>> Start DOCUMENT SEGMENT

Function: idealfactorback
Section: number_fields
C-Name: idealfactorback
Prototype: GGDGD0,L,
Help: idealfactorback(nf,f,{e},{flag = 0}): given a factorization f, gives the
 ideal product back. If e is present, f has to be a
 vector of the same length, and we return the product of the f[i]^e[i]. If
 flag is non-zero, perform idealred along the way.
Doc: gives back the ideal corresponding to a factorization. The integer $1$
 corresponds to the empty factorization.
 If $e$ is present, $e$ and $f$ must be vectors of the same length ($e$ being
 integral), and the corresponding factorization is the product of the
 $f[i]^{e[i]}$.

 If not, and $f$ is vector, it is understood as in the preceding case with $e$
 a vector of 1s: we return the product of the $f[i]$. Finally, $f$ can be a
 regular factorization, as produced by \kbd{idealfactor}.
 \bprog
 ? nf = nfinit(y^2+1); idealfactor(nf, 4 + 2*y)
 %1 =
 [[2, [1, 1]~, 2, 1, [1, 1]~] 2]

 [[5, [2, 1]~, 1, 1, [-2, 1]~] 1]

 ? idealfactorback(nf, %)
 %2 =
 [10 4]

 [0  2]

 ? f = %1[,1]; e = %1[,2]; idealfactorback(nf, f, e)

>> End DOCUMENT SEGMENT

◆ **SET EXERCISE**
Continue the idealfactorback documentation from its last line. The items that come next are separate material and have no connection to the idealfactorback documentation.

>> Start RAW RECORDS

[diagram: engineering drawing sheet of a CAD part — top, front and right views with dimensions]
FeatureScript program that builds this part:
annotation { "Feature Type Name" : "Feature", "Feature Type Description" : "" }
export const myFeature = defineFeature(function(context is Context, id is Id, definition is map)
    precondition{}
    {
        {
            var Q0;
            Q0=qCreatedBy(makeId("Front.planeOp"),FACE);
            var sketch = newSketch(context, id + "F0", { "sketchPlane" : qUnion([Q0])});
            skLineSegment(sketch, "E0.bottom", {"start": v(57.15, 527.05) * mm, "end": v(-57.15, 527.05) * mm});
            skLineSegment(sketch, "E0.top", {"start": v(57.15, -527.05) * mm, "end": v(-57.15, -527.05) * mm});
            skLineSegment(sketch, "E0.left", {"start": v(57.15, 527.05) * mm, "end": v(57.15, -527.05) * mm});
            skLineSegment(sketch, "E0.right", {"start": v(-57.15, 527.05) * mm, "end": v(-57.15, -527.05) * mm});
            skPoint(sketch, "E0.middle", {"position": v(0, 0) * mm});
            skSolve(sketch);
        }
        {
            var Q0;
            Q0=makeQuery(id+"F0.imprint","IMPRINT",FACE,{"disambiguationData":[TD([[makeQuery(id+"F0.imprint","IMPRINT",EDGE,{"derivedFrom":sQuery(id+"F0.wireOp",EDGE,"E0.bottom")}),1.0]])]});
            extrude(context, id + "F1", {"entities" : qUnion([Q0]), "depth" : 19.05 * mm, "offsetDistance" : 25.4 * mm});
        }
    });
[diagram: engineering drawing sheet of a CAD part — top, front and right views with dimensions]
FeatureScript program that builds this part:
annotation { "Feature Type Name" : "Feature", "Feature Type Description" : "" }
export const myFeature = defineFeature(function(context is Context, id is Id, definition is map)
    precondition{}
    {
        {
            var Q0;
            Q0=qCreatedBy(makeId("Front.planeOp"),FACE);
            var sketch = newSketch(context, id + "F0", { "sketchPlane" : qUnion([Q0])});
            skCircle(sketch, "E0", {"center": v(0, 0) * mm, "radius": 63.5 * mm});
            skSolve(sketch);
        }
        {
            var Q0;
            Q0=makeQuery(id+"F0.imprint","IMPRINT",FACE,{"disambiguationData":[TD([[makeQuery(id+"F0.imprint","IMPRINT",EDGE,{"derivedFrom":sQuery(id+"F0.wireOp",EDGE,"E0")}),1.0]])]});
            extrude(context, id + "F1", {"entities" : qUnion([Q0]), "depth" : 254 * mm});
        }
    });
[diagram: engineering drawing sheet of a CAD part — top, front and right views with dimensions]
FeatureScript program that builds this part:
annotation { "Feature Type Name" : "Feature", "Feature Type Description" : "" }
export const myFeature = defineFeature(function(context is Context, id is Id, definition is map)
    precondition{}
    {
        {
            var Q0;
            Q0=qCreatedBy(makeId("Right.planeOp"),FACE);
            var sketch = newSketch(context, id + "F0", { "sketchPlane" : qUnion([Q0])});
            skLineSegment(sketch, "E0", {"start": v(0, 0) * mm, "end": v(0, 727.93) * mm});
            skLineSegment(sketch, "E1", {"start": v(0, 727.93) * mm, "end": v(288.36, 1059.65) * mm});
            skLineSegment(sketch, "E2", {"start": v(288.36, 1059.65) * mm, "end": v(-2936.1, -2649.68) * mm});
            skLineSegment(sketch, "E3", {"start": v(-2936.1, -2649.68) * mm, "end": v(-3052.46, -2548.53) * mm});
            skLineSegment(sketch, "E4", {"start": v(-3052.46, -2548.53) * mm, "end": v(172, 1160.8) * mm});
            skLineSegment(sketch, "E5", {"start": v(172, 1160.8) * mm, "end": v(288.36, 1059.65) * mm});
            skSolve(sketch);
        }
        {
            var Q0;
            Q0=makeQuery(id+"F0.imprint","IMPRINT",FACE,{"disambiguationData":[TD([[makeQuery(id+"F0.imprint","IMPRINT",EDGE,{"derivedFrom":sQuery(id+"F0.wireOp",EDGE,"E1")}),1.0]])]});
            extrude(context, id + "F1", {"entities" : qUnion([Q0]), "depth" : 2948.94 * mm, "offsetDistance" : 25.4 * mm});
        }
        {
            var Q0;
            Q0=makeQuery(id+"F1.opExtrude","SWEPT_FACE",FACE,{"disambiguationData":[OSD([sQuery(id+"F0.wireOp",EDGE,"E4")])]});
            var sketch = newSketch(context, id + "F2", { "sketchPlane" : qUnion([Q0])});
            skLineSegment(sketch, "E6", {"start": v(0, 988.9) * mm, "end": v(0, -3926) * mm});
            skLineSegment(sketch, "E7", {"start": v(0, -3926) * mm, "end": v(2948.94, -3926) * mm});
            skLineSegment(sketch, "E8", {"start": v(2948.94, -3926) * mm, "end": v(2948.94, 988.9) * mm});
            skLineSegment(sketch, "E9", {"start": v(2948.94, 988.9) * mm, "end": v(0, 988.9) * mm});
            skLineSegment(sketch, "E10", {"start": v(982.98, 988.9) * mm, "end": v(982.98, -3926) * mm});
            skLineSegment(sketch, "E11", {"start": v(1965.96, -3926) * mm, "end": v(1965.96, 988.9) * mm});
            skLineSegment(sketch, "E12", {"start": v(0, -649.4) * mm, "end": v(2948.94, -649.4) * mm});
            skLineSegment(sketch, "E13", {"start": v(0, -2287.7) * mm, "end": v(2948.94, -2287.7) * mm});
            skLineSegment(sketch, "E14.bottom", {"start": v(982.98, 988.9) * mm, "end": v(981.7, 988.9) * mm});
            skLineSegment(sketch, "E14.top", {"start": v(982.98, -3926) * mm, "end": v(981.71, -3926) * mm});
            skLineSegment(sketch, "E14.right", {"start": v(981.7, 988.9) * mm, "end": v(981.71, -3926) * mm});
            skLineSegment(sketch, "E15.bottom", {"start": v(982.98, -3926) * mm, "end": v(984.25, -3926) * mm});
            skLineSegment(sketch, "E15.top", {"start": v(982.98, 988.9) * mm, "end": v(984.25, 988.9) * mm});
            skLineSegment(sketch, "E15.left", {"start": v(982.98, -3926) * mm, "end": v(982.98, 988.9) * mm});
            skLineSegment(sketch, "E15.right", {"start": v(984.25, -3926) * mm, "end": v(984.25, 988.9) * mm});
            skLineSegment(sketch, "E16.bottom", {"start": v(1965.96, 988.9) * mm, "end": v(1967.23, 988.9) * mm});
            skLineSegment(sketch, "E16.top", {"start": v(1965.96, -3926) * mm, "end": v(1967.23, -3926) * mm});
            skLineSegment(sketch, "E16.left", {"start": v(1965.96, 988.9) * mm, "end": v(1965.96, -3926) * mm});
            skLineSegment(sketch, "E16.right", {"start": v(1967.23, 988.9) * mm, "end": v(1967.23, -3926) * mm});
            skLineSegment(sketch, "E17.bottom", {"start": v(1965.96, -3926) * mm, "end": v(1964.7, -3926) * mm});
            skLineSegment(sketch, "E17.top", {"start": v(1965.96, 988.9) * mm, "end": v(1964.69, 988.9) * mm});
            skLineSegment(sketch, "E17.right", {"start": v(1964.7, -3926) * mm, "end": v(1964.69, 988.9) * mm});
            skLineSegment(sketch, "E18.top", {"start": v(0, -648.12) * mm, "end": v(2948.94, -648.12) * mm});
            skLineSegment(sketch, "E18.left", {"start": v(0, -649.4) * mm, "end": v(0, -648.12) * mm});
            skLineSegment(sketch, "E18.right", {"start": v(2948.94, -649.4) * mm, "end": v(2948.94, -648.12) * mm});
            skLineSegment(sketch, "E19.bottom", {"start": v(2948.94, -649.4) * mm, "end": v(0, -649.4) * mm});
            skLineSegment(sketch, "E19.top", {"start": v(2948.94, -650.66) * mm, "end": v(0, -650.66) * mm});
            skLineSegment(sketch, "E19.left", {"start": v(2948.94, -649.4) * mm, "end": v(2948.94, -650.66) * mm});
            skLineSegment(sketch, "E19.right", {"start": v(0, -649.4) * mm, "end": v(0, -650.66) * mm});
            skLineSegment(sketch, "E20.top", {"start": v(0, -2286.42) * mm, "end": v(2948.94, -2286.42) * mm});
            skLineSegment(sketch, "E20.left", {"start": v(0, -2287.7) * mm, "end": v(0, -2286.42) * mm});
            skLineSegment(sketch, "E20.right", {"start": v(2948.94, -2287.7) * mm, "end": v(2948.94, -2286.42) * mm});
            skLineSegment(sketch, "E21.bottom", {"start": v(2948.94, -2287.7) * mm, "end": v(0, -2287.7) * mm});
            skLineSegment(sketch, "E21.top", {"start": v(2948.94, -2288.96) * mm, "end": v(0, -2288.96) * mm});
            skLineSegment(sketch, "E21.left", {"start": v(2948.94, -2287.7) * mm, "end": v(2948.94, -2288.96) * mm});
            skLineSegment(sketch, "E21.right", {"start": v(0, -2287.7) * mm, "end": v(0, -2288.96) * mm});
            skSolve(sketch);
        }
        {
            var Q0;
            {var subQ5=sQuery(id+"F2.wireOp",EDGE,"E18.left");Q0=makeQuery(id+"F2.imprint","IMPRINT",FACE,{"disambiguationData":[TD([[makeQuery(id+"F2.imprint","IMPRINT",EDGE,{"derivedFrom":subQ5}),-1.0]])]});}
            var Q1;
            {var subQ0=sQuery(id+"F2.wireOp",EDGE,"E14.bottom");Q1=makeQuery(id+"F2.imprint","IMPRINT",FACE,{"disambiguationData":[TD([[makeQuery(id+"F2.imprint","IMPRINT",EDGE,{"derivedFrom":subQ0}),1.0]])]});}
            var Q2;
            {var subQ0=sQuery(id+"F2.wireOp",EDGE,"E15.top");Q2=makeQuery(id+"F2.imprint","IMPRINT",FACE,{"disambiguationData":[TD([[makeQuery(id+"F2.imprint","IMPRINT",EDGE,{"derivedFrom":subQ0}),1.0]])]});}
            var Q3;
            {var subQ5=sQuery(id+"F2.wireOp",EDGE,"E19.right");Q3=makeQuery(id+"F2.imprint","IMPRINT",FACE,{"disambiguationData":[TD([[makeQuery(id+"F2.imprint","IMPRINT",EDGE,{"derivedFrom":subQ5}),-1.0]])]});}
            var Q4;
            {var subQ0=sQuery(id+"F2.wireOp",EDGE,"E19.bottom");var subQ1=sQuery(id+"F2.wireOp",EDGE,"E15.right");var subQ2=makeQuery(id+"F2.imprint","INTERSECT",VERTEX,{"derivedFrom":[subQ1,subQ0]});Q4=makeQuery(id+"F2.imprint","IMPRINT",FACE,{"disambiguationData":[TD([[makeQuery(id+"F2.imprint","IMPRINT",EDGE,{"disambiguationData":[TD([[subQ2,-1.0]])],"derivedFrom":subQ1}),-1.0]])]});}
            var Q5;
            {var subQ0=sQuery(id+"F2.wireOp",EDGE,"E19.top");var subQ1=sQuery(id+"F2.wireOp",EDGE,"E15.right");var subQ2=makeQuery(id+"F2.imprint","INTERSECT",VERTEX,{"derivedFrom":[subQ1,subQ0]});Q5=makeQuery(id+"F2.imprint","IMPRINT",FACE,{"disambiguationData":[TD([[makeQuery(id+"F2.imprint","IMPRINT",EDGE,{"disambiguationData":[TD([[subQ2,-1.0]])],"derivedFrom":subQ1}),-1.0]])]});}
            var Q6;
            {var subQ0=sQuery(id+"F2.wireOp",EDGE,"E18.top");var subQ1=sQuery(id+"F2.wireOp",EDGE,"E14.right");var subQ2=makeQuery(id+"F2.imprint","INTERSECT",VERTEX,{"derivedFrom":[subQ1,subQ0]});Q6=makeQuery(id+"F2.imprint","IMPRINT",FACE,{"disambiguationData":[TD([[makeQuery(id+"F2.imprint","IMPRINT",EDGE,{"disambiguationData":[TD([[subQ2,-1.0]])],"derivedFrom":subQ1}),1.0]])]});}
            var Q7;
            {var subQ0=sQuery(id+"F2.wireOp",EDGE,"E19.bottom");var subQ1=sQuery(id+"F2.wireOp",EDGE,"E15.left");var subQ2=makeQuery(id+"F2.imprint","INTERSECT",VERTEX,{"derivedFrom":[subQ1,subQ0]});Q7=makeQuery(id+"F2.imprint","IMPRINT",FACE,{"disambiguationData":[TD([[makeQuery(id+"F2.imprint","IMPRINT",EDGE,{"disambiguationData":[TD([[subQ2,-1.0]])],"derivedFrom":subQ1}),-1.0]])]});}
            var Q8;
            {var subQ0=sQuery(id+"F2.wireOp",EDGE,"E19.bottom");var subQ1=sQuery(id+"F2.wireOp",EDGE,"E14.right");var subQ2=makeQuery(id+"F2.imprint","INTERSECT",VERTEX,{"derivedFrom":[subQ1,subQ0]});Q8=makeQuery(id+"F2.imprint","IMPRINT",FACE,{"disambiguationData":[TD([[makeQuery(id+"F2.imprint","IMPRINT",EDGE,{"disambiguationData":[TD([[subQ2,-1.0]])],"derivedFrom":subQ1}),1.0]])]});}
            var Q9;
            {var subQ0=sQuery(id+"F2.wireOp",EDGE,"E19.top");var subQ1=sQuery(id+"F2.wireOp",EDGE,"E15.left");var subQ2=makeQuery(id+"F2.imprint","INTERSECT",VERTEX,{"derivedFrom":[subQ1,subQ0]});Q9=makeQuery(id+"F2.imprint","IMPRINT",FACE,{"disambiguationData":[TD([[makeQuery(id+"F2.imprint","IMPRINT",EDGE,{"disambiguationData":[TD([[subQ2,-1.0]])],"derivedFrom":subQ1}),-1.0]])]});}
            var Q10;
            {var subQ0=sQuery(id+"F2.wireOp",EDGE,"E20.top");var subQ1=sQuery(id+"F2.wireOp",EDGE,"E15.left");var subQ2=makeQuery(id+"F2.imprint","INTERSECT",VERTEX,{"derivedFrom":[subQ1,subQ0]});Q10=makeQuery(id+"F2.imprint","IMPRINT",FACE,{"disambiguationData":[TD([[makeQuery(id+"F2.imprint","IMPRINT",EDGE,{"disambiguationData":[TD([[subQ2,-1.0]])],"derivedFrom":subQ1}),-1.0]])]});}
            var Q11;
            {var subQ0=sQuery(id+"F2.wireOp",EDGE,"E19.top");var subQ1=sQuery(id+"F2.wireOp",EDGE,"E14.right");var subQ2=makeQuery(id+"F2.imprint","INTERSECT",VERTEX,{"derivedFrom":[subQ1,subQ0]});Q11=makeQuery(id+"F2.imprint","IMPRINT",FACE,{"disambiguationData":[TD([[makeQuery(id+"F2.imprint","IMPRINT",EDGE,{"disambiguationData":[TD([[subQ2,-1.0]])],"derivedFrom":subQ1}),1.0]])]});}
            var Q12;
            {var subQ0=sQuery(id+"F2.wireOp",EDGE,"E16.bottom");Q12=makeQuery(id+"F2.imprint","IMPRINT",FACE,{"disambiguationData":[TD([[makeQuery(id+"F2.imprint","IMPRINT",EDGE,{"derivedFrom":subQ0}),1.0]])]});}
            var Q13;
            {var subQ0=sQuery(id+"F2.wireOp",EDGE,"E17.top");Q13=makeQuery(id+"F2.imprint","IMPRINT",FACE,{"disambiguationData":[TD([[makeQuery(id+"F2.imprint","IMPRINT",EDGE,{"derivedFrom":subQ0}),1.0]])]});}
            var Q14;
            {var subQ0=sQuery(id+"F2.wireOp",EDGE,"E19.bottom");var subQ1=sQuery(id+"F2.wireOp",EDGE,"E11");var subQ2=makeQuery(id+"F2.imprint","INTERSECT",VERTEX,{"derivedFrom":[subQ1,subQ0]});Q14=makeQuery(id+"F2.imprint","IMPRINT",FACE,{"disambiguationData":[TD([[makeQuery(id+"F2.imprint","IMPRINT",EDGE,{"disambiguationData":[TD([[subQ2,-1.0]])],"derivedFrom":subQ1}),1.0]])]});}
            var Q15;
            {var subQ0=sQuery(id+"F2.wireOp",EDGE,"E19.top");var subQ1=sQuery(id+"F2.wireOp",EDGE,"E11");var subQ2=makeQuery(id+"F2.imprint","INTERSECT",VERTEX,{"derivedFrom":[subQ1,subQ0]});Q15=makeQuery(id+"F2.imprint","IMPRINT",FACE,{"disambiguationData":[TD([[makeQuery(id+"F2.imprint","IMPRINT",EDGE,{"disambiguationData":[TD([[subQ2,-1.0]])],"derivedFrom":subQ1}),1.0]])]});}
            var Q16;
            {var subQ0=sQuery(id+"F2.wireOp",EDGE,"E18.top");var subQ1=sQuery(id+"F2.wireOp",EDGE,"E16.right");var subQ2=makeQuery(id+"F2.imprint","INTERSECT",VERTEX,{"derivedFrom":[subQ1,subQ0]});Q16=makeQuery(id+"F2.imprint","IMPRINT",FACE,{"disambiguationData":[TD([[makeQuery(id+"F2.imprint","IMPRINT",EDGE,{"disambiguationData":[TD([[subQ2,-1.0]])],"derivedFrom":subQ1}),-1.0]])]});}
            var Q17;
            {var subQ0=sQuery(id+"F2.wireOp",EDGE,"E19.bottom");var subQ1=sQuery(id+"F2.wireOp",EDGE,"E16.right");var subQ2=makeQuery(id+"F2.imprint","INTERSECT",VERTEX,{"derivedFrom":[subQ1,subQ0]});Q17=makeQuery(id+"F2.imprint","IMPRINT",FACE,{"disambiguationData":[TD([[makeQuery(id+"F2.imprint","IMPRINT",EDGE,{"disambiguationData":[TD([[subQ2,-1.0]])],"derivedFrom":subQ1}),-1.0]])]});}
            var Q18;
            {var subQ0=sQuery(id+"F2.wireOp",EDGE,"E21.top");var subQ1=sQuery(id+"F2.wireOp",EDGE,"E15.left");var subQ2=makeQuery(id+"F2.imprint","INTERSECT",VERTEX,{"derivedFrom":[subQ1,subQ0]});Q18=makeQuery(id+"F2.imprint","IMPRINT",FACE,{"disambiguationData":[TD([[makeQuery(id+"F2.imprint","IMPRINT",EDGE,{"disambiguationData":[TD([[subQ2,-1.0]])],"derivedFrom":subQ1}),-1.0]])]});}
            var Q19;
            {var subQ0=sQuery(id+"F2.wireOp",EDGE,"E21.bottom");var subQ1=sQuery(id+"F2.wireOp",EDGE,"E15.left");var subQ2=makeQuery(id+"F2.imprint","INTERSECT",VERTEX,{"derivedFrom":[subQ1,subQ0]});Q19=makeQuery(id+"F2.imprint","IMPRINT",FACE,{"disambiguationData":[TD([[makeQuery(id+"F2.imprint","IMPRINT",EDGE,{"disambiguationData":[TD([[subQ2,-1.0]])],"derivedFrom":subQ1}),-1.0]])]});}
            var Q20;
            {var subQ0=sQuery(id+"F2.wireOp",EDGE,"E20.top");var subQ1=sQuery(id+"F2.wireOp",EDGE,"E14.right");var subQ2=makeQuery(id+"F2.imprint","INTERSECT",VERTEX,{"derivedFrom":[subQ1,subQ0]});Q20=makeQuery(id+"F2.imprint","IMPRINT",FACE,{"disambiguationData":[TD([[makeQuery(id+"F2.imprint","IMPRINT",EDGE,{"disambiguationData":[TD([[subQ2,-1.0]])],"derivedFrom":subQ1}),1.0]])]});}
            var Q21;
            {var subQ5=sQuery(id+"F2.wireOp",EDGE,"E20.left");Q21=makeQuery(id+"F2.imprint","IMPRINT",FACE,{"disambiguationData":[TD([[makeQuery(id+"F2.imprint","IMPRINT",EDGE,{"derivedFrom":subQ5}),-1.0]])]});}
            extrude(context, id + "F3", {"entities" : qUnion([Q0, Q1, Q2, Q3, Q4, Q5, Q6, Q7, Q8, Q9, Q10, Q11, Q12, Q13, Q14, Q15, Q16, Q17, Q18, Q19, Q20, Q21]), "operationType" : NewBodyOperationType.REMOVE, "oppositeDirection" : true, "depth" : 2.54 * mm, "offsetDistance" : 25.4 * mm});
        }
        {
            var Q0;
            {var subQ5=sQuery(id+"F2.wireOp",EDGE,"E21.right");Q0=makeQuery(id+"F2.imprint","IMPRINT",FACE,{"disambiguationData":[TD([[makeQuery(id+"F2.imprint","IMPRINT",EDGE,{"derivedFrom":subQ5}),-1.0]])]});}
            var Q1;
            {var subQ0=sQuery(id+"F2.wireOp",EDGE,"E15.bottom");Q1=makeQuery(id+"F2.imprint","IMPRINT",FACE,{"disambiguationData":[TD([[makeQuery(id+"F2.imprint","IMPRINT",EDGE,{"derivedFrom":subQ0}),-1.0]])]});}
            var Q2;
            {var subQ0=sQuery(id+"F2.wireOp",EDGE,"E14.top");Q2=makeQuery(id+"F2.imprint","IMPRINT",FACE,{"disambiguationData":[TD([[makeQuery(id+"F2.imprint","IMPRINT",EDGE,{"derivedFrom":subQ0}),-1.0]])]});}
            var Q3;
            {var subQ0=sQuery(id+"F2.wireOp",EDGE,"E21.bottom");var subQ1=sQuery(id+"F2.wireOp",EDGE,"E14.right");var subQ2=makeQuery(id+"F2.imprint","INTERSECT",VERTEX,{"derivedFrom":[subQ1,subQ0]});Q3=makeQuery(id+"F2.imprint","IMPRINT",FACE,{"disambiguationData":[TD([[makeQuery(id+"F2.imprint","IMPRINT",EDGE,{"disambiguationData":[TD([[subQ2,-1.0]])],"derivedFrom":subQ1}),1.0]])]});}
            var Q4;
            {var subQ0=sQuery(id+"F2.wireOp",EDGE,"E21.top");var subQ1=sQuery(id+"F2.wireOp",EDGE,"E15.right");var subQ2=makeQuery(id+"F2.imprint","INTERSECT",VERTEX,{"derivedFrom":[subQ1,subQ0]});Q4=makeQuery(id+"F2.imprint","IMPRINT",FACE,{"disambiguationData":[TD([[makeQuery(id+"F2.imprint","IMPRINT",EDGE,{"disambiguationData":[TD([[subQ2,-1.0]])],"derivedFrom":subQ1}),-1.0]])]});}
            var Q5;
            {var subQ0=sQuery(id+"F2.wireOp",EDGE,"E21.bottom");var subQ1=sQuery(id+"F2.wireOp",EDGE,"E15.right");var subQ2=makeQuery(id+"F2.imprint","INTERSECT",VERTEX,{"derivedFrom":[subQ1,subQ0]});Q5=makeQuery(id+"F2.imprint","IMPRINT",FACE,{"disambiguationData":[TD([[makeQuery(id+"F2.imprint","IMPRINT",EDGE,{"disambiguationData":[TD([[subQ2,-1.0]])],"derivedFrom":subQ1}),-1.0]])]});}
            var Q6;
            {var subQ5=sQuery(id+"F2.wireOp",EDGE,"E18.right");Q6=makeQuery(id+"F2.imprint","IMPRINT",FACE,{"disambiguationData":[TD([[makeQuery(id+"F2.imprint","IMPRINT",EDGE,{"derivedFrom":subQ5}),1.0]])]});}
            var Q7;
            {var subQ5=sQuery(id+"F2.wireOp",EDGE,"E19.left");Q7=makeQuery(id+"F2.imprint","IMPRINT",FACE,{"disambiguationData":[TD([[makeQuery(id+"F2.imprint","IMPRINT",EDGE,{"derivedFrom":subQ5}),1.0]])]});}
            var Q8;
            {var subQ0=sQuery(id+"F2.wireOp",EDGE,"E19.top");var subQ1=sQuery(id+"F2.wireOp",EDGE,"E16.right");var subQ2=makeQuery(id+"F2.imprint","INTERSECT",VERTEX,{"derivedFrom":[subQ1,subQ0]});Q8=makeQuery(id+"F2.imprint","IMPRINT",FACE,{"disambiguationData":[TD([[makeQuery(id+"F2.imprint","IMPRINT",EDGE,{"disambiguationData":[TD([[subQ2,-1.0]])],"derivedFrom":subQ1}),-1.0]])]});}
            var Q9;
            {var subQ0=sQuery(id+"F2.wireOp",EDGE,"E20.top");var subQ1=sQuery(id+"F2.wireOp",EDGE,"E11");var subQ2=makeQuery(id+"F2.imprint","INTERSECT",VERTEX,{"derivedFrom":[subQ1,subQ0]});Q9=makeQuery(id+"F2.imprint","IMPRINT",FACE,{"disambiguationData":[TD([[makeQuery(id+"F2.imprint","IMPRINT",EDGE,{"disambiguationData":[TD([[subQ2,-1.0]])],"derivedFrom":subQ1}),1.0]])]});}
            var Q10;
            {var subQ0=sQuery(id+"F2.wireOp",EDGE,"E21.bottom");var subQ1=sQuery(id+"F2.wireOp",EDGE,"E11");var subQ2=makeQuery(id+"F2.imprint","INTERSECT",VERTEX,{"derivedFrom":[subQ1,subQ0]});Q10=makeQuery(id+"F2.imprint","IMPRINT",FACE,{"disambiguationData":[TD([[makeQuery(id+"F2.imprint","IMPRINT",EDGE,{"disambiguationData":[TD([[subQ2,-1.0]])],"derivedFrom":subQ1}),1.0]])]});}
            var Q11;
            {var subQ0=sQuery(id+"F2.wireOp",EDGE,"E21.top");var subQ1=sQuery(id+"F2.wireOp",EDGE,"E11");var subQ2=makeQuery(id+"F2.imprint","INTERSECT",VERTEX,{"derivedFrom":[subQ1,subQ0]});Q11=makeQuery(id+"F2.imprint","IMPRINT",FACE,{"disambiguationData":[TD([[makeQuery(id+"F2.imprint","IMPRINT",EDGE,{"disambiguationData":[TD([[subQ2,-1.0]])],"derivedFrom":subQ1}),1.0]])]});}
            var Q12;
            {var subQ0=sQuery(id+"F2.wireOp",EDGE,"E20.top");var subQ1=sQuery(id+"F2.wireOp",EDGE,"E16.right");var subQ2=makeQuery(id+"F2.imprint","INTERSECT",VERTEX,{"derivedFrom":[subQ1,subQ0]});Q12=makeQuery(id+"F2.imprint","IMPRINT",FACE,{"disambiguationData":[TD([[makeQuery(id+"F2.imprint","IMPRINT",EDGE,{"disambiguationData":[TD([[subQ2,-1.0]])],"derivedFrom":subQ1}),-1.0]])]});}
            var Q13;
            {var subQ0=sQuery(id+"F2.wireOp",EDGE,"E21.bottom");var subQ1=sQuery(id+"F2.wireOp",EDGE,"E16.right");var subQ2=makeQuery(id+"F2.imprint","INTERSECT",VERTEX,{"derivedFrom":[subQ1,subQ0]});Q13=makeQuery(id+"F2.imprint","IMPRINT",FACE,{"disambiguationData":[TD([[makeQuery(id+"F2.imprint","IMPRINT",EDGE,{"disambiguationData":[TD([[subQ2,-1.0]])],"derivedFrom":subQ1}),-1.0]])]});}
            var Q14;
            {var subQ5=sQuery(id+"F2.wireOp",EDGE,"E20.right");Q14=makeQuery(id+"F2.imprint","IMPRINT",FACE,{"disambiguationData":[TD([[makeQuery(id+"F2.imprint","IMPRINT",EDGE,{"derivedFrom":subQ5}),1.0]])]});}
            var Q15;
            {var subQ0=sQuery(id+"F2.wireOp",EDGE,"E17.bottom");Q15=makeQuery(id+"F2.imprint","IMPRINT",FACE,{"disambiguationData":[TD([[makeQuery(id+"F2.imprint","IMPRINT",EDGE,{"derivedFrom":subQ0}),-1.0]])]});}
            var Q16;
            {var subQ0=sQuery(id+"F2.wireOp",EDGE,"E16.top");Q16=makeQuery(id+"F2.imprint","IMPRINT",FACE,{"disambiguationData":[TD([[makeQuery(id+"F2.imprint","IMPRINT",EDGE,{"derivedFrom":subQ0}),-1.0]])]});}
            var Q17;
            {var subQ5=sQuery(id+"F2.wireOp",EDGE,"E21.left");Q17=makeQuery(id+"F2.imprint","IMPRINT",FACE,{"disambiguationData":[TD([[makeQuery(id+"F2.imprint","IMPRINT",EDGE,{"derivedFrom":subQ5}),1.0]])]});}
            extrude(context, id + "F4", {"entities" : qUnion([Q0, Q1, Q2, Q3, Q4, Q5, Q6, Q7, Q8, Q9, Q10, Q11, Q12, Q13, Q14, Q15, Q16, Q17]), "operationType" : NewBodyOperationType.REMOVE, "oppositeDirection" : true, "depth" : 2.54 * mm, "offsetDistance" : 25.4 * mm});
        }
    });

>> End RAW RECORDS

◆ **SOLVED PROBLEM**
 %3 =
 [10 4]

 [0  2]

 ? % == idealhnf(nf, 4 + 2*y)
 %4 = 1
 @eprog
 If \kbd{flag} is non-zero, perform ideal reductions (\tet{idealred}) along the
 way. This is most useful if the ideals involved are all \emph{extended}
 ideals (for instance with trivial principal part), so that the principal parts
 extracted by \kbd{idealred} are not lost. Here is an example:
 \bprog
 ? f = vector(#f, i, [f[i], [;]]);  \\ transform to extended ideals
 ? idealfactorback(nf, f, e, 1)
 %6 = [[1, 0; 0, 1], [2, 1; [2, 1]~, 1]]
 ? nffactorback(nf, %[2])
 %7 = [4, 2]~
 @eprog
 The extended ideal returned in \kbd{\%6} is the trivial ideal $1$, extended
 with a principal generator given in factored form. We use \tet{nffactorback}
 to recover it in standard form.